Elly Blue has written yet another great column for Grist, this time about the concept of biking “responsibly.” Why the quotes? Well, what exactly is the definition of responsible biking?
As the “Mutual Responsibility” bill debate pointed out, there are too many variables on our roadways to define what is and is not proper cyclist behavior at all times. Sometimes the bike lane is a good idea. Sometimes it’s not. Sometimes (most the time) you need to take the whole general traffic lane to prevent dangerous passing. Sometimes the lane is wide enough you can ride to the right and allow vehicles to pass safely. Sometimes shoulders are great places to ride. Other times they are dangerous.
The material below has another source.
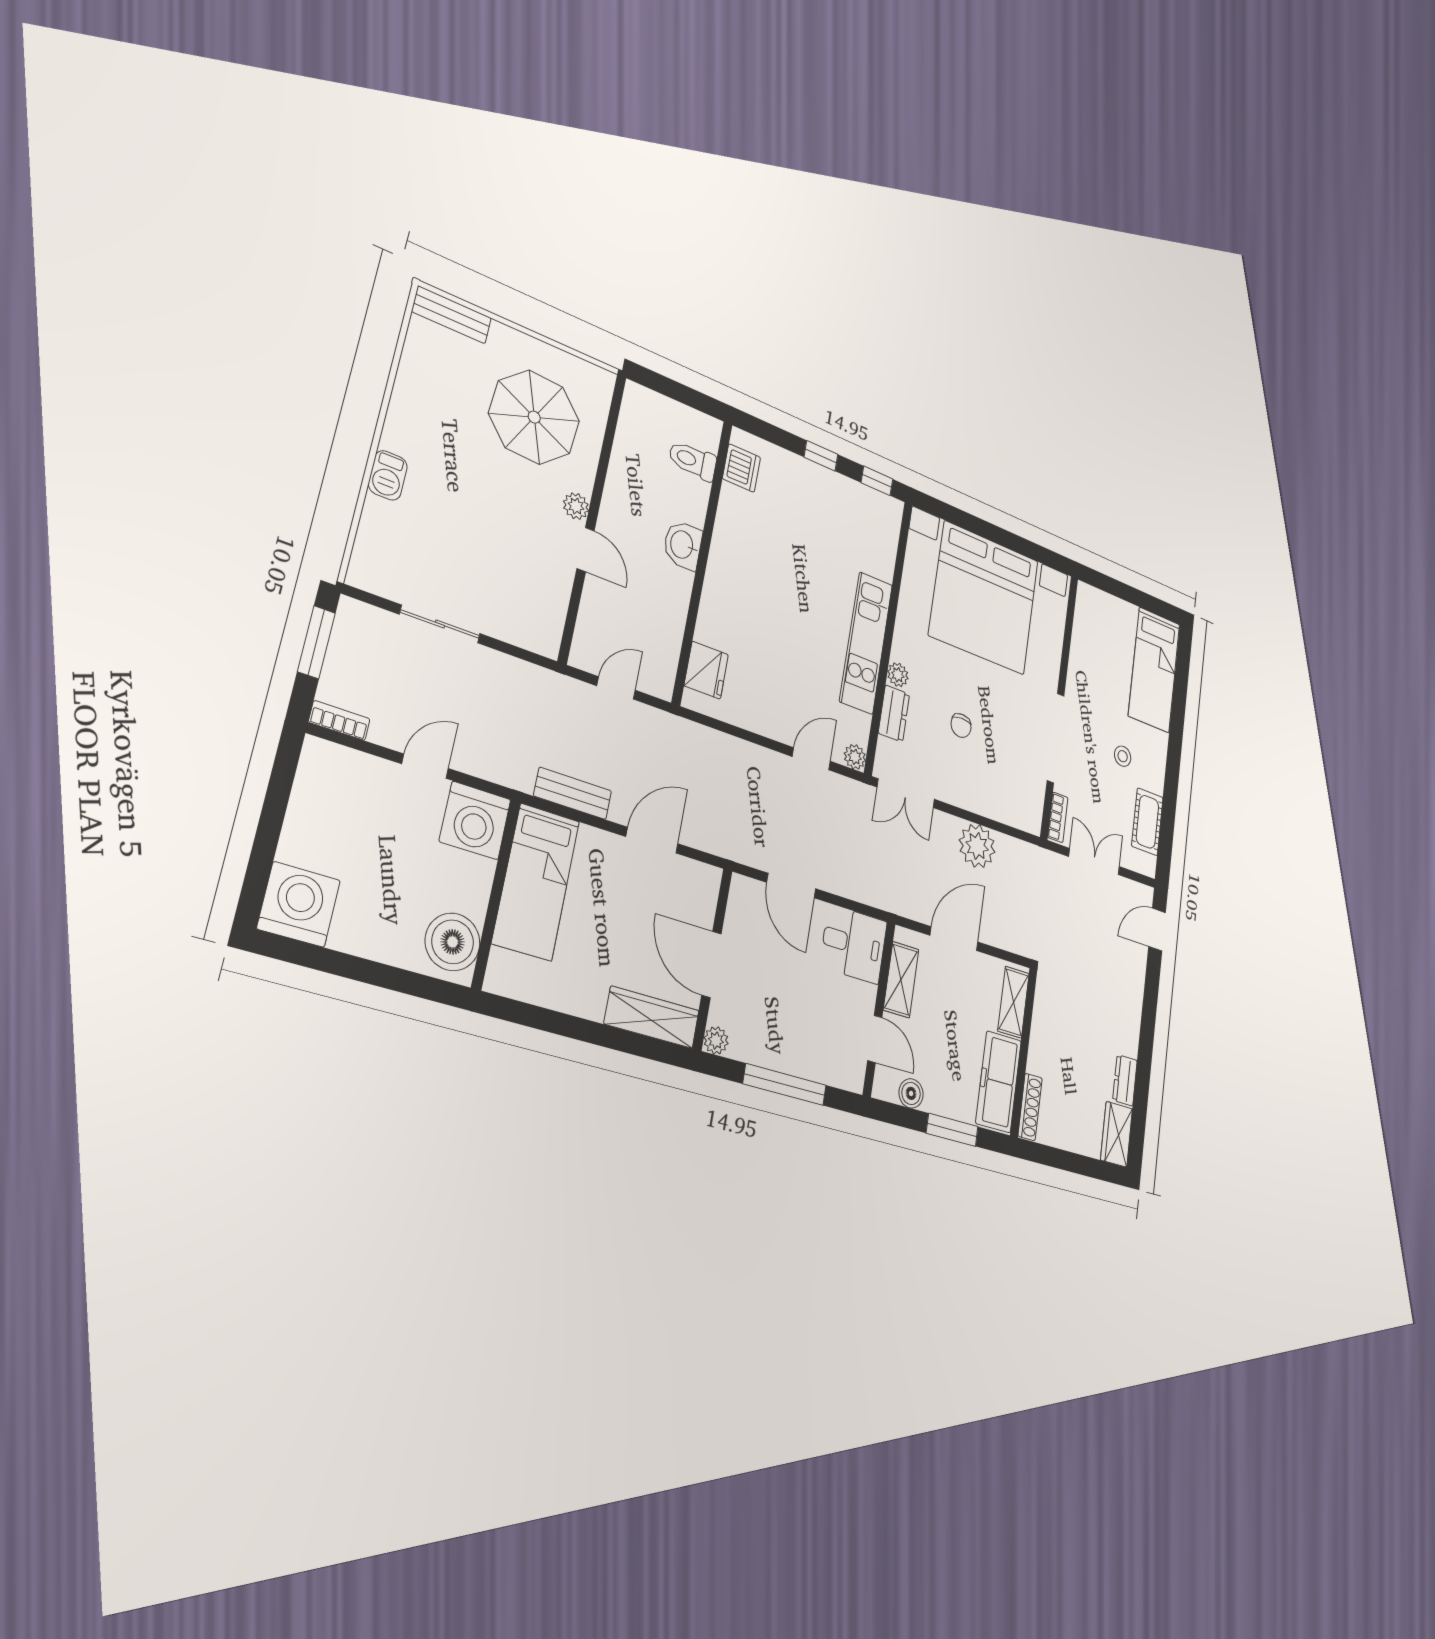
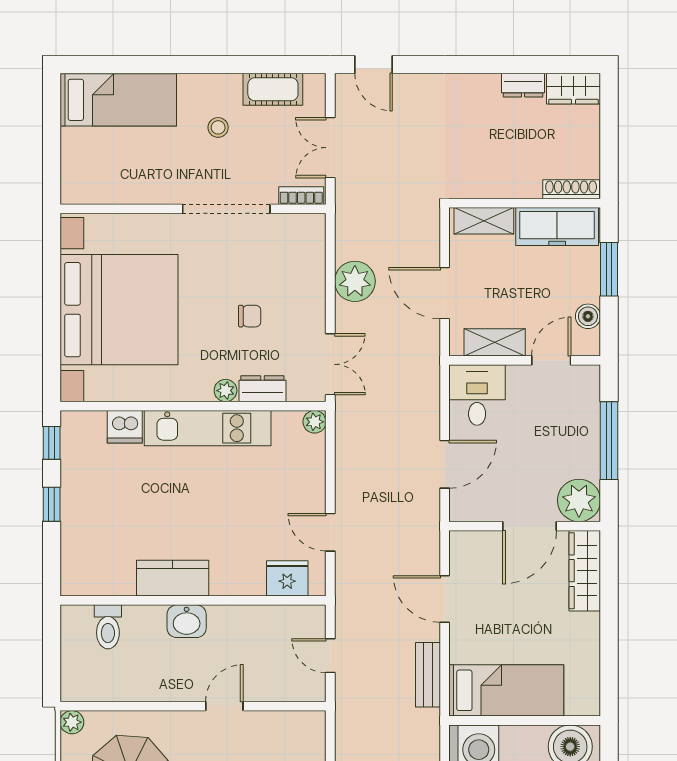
dishwasher: (741, 468) -> (125, 427), moved, turned 180
plant: (576, 506) -> (72, 722), moved
kitchen counter: (729, 548) -> (173, 578), added
door: (811, 759) -> (330, 532), moved
plant: (716, 1040) -> (579, 500), width x1.87, depth x1.87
Certainly, there are bicyclists who break laws dangerously. But with so much discussion about “scofflaw bicyclists,” surely people riding bikes break the law more than people walking or driving, right? Right? From Grist:
But you may be thinking right now — Hey, I see them break the law and ride unpredictably all the time!
Well, yes. But in greater rates than people driving cars? Or walking?
Maybe not. In the absence of numbers, consider the perspective of Randy Blazak, a sociologist who specializes in hate crimes and sees distressing parallels between his work and his daily bike commute.
We all practice “selective perception,” he said in an interview about reactions to a proposed new stop sign law in Oregon. Apparently we are hyperaware of anything that reinforces stereotypes we hold dear. Yet when there’s contradictory data, we don’t look as closely.
Biases also tend to color our perceptions of what is and isn’t dangerous. Seeing someone on a bicycle in traffic can seem alarming no matter how legally or safely that person is riding, especially if you can’t imagine yourself doing such a thing. But the devil you know is always more appealing — and the 100 or so car-related deaths and many, many more injuries that happen in our country every day have come to seem so inevitable and mundane that most of us don’t think twice about climbing into a car and setting off towards the freeway.
Let’s look at one illustrative example: Speed limits. Almost every person who drives a car speeds regularly. Those limits were (in my dreams) set based on road design, traffic flow and safety. With each little increase in speed, the chances of surviving a collision go down for anyone involved, whether they are walking, biking or in a motor vehicle. The danger created by this mass scofflawfulness (new word!) is greater than the danger created by all laws broken by all bicyclists combined, and the highway and pedestrian death statistics can back that up.
So should you blindly blow red lights or terrorize crowded sidewalks? No way. But are people who ride bikes more unlawful or dangerous than people who use other modes? I doubt it. So why so much focus on the way we ride? Well, because we’re different, and some people just don’t like that. After all, drivers often get angry with me when I am riding perfectly legally and courteously.
Where do we go from here? How do you break down a stereotype that just won’t quit? Well, there are a whole lot of groups of people out there that have been asking the same question for ages. Our best plan of action: Fight for representation and keep growing our numbers until we’re not so “different” anymore.